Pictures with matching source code
++++++
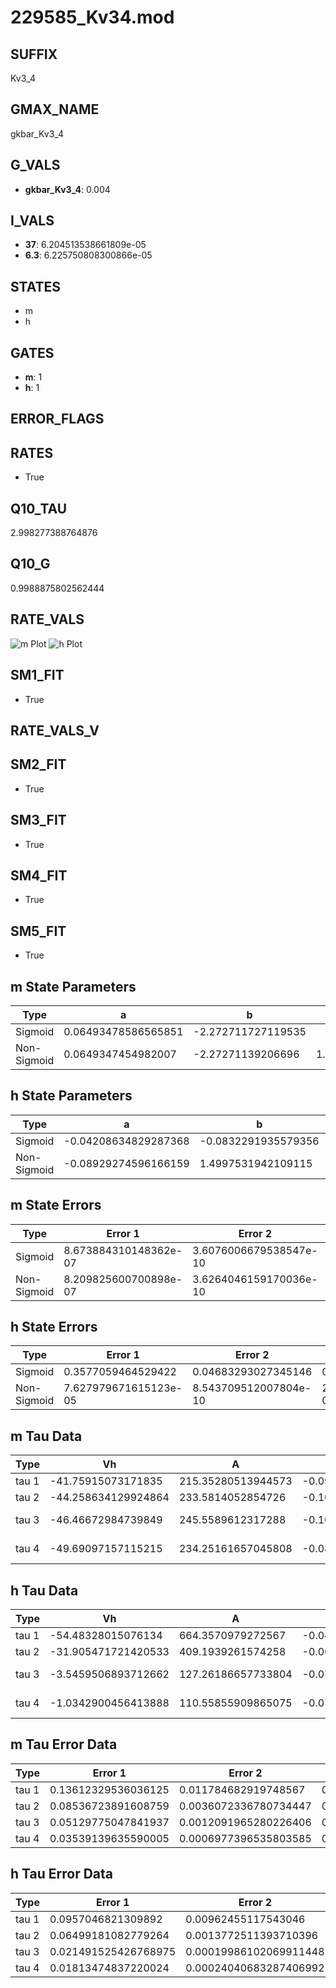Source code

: # 229585_Kv34.mod

## SUFFIX

Kv3_4

## GMAX_NAME

gkbar_Kv3_4

## G_VALS

- **gkbar_Kv3_4**: 0.004

## I_VALS

- **37**: 6.204513538661809e-05
- **6.3**: 6.225750808300866e-05

## STATES

- m
- h

## GATES

- **m**: 1
- **h**: 1

## ERROR_FLAGS


## RATES

- True

## Q10_TAU

2.998277388764876

## Q10_G

0.9988875802562444

## RATE_VALS

![m Plot](/Users/pbozelos/Dropbox/icg-Chai-Panos/supermodels/output_markdown_files/K/229585_Kv34.mod/images/m.png)
![h Plot](/Users/pbozelos/Dropbox/icg-Chai-Panos/supermodels/output_markdown_files/K/229585_Kv34.mod/images/h.png)

## SM1_FIT

- True

## RATE_VALS_V

## SM2_FIT

- True

## SM3_FIT

- True

## SM4_FIT

- True

## SM5_FIT

- True

## m State Parameters

| Type | a | b | c | d |
| --- | --- | --- | --- | --- |
| Sigmoid | 0.06493478586565851 | -2.272711727119535 |
| Non-Sigmoid | 0.0649347454982007 | -2.27271139206696 | 1.0000003542123224 | -3.710909329296666e-07 |

## h State Parameters

| Type | a | b | c | d |
| --- | --- | --- | --- | --- |
| Sigmoid | -0.04208634829287368 | -0.0832291935579356 |
| Non-Sigmoid | -0.08929274596166159 | 1.4997531942109115 | 0.6896597608102735 | 0.3100133840421382 |

## m State Errors

| Type | Error 1 | Error 2 | Error 3 |
| --- | --- | --- | --- |
| Sigmoid | 8.673884310148362e-07 | 3.6076006679538547e-10 | 4.6182727299027295e-07 |
| Non-Sigmoid | 8.209825600700898e-07 | 3.6264046159170036e-10 | 4.37119199810099e-07 |

## h State Errors

| Type | Error 1 | Error 2 | Error 3 |
| --- | --- | --- | --- |
| Sigmoid | 0.3577059464529422 | 0.04683293027345146 | 0.12230010140534758 |
| Non-Sigmoid | 7.627979671615123e-05 | 8.543709512007804e-10 | 2.6080155966296946e-05 |

## m Tau Data

| Type | Vh | A | b1 | b2 | c1 | c2 | d1 | d2 | e1 | e2 |
| --- | --- | --- | --- | --- | --- | --- | --- | --- | --- | --- |
| tau 1 | -41.75915073171835 | 215.35280513944573 | -0.09646104587245342 | -0.04652197924932155 |
| tau 2 | -44.258634129924864 | 233.5814052854726 | -0.1030381241508023 | 0.0005455844955939968 | -0.07167149907090153 | -0.0005992917113384244 |
| tau 3 | -46.46672984739849 | 245.5589612317288 | -0.1068892793580146 | 0.000905848463342252 | -2.5472595927184035e-06 | -0.11119672388928335 | -0.002771444775383229 | -2.973974456353997e-05 |
| tau 4 | -49.69097157115215 | 234.25161657045808 | -0.0804336275641824 | 0.0001405857926835655 | 4.395723837052556e-06 | -1.9846710711686683e-08 | -0.1437694942984861 | -0.006784016403837309 | -0.00018005269564872207 | -1.664491702343303e-06 |

## h Tau Data

| Type | Vh | A | b1 | b2 | c1 | c2 | d1 | d2 | e1 | e2 |
| --- | --- | --- | --- | --- | --- | --- | --- | --- | --- | --- |
| tau 1 | -54.48328015076134 | 664.3570979272567 | -0.04272553494971691 | -0.021409330072959733 |
| tau 2 | -31.905471721420533 | 409.1939261574258 | -0.06584635773687243 | 0.00042836100772133116 | 0.0010121424362576953 | 0.0001220775051280401 |
| tau 3 | -3.5459506893712662 | 127.26186657733804 | -0.07088350323397456 | 0.001170634499983552 | 1.488009146484578e-05 | 0.025189320419856387 | 3.838381543355428e-05 | -1.6522277176816192e-06 |
| tau 4 | -1.0342900456413888 | 110.55855909865075 | -0.0786910919934427 | 0.0013671369062830169 | 4.513426848730312e-05 | 2.7506630085808563e-07 | 0.026962742635983354 | -1.4913527470594178e-05 | -1.7881454017152604e-06 | 3.315443458971729e-09 |

## m Tau Error Data

| Type | Error 1 | Error 2 | Error 3 |
| --- | --- | --- | --- |
| tau 1 | 0.13612329536036125 | 0.011784682919748567 | 0.08780112009276686 |
| tau 2 | 0.08536723891608759 | 0.0036072336780734447 | 0.05506286911594963 |
| tau 3 | 0.05129775047841937 | 0.0012091965280226406 | 0.033087649974392556 |
| tau 4 | 0.03539139635590005 | 0.0006977396535803585 | 0.022827865234005786 |

## h Tau Error Data

| Type | Error 1 | Error 2 | Error 3 |
| --- | --- | --- | --- |
| tau 1 | 0.0957046821309892 | 0.00962455117543046 | 0.05178515871862845 |
| tau 2 | 0.06499181082779264 | 0.0013772511393710396 | 0.03516663097550304 |
| tau 3 | 0.021491525426768975 | 0.00019986102069911448 | 0.011628919615525266 |
| tau 4 | 0.01813474837220024 | 0.00024040683287406992 | 0.009812590166606844 |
++++++
PROBLEM TO SOLVE
Give the source lines from every one of the rows above as a numbered list, skipping any blank lines. Leave the pictures out of your answer.

RESULT OF THIS TASK
1. Source code
2. : # 229585_Kv34.mod
3. ## SUFFIX
4. Kv3_4
5. ## GMAX_NAME
6. gkbar_Kv3_4
7. ## G_VALS
8. - **gkbar_Kv3_4**: 0.004
9. ## I_VALS
10. - **37**: 6.204513538661809e-05
11. - **6.3**: 6.225750808300866e-05
12. ## STATES
13. - m
14. - h
15. ## GATES
16. - **m**: 1
17. - **h**: 1
18. ## ERROR_FLAGS
19. ## RATES
20. - True
21. ## Q10_TAU
22. 2.998277388764876
23. ## Q10_G
24. 0.9988875802562444
25. ## RATE_VALS
26. ![m Plot](/Users/pbozelos/Dropbox/icg-Chai-Panos/supermodels/output_markdown_files/K/229585_Kv34.mod/images/m.png)
27. ![h Plot](/Users/pbozelos/Dropbox/icg-Chai-Panos/supermodels/output_markdown_files/K/229585_Kv34.mod/images/h.png)
28. ## SM1_FIT
29. - True
30. ## RATE_VALS_V
31. ## SM2_FIT
32. - True
33. ## SM3_FIT
34. - True
35. ## SM4_FIT
36. - True
37. ## SM5_FIT
38. - True
39. ## m State Parameters
40. | Type | a | b | c | d |
41. | --- | --- | --- | --- | --- |
42. | Sigmoid | 0.06493478586565851 | -2.272711727119535 |
43. | Non-Sigmoid | 0.0649347454982007 | -2.27271139206696 | 1.0000003542123224 | -3.710909329296666e-07 |
44. ## h State Parameters
45. | Type | a | b | c | d |
46. | --- | --- | --- | --- | --- |
47. | Sigmoid | -0.04208634829287368 | -0.0832291935579356 |
48. | Non-Sigmoid | -0.08929274596166159 | 1.4997531942109115 | 0.6896597608102735 | 0.3100133840421382 |
49. ## m State Errors
50. | Type | Error 1 | Error 2 | Error 3 |
51. | --- | --- | --- | --- |
52. | Sigmoid | 8.673884310148362e-07 | 3.6076006679538547e-10 | 4.6182727299027295e-07 |
53. | Non-Sigmoid | 8.209825600700898e-07 | 3.6264046159170036e-10 | 4.37119199810099e-07 |
54. ## h State Errors
55. | Type | Error 1 | Error 2 | Error 3 |
56. | --- | --- | --- | --- |
57. | Sigmoid | 0.3577059464529422 | 0.04683293027345146 | 0.12230010140534758 |
58. | Non-Sigmoid | 7.627979671615123e-05 | 8.543709512007804e-10 | 2.6080155966296946e-05 |
59. ## m Tau Data
60. | Type | Vh | A | b1 | b2 | c1 | c2 | d1 | d2 | e1 | e2 |
61. | --- | --- | --- | --- | --- | --- | --- | --- | --- | --- | --- |
62. | tau 1 | -41.75915073171835 | 215.35280513944573 | -0.09646104587245342 | -0.04652197924932155 |
63. | tau 2 | -44.258634129924864 | 233.5814052854726 | -0.1030381241508023 | 0.0005455844955939968 | -0.07167149907090153 | -0.0005992917113384244 |
64. | tau 3 | -46.46672984739849 | 245.5589612317288 | -0.1068892793580146 | 0.000905848463342252 | -2.5472595927184035e-06 | -0.11119672388928335 | -0.002771444775383229 | -2.973974456353997e-05 |
65. | tau 4 | -49.69097157115215 | 234.25161657045808 | -0.0804336275641824 | 0.0001405857926835655 | 4.395723837052556e-06 | -1.9846710711686683e-08 | -0.1437694942984861 | -0.006784016403837309 | -0.00018005269564872207 | -1.664491702343303e-06 |
66. ## h Tau Data
67. | Type | Vh | A | b1 | b2 | c1 | c2 | d1 | d2 | e1 | e2 |
68. | --- | --- | --- | --- | --- | --- | --- | --- | --- | --- | --- |
69. | tau 1 | -54.48328015076134 | 664.3570979272567 | -0.04272553494971691 | -0.021409330072959733 |
70. | tau 2 | -31.905471721420533 | 409.1939261574258 | -0.06584635773687243 | 0.00042836100772133116 | 0.0010121424362576953 | 0.0001220775051280401 |
71. | tau 3 | -3.5459506893712662 | 127.26186657733804 | -0.07088350323397456 | 0.001170634499983552 | 1.488009146484578e-05 | 0.025189320419856387 | 3.838381543355428e-05 | -1.6522277176816192e-06 |
72. | tau 4 | -1.0342900456413888 | 110.55855909865075 | -0.0786910919934427 | 0.0013671369062830169 | 4.513426848730312e-05 | 2.7506630085808563e-07 | 0.026962742635983354 | -1.4913527470594178e-05 | -1.7881454017152604e-06 | 3.315443458971729e-09 |
73. ## m Tau Error Data
74. | Type | Error 1 | Error 2 | Error 3 |
75. | --- | --- | --- | --- |
76. | tau 1 | 0.13612329536036125 | 0.011784682919748567 | 0.08780112009276686 |
77. | tau 2 | 0.08536723891608759 | 0.0036072336780734447 | 0.05506286911594963 |
78. | tau 3 | 0.05129775047841937 | 0.0012091965280226406 | 0.033087649974392556 |
79. | tau 4 | 0.03539139635590005 | 0.0006977396535803585 | 0.022827865234005786 |
80. ## h Tau Error Data
81. | Type | Error 1 | Error 2 | Error 3 |
82. | --- | --- | --- | --- |
83. | tau 1 | 0.0957046821309892 | 0.00962455117543046 | 0.05178515871862845 |
84. | tau 2 | 0.06499181082779264 | 0.0013772511393710396 | 0.03516663097550304 |
85. | tau 3 | 0.021491525426768975 | 0.00019986102069911448 | 0.011628919615525266 |
86. | tau 4 | 0.01813474837220024 | 0.00024040683287406992 | 0.009812590166606844 |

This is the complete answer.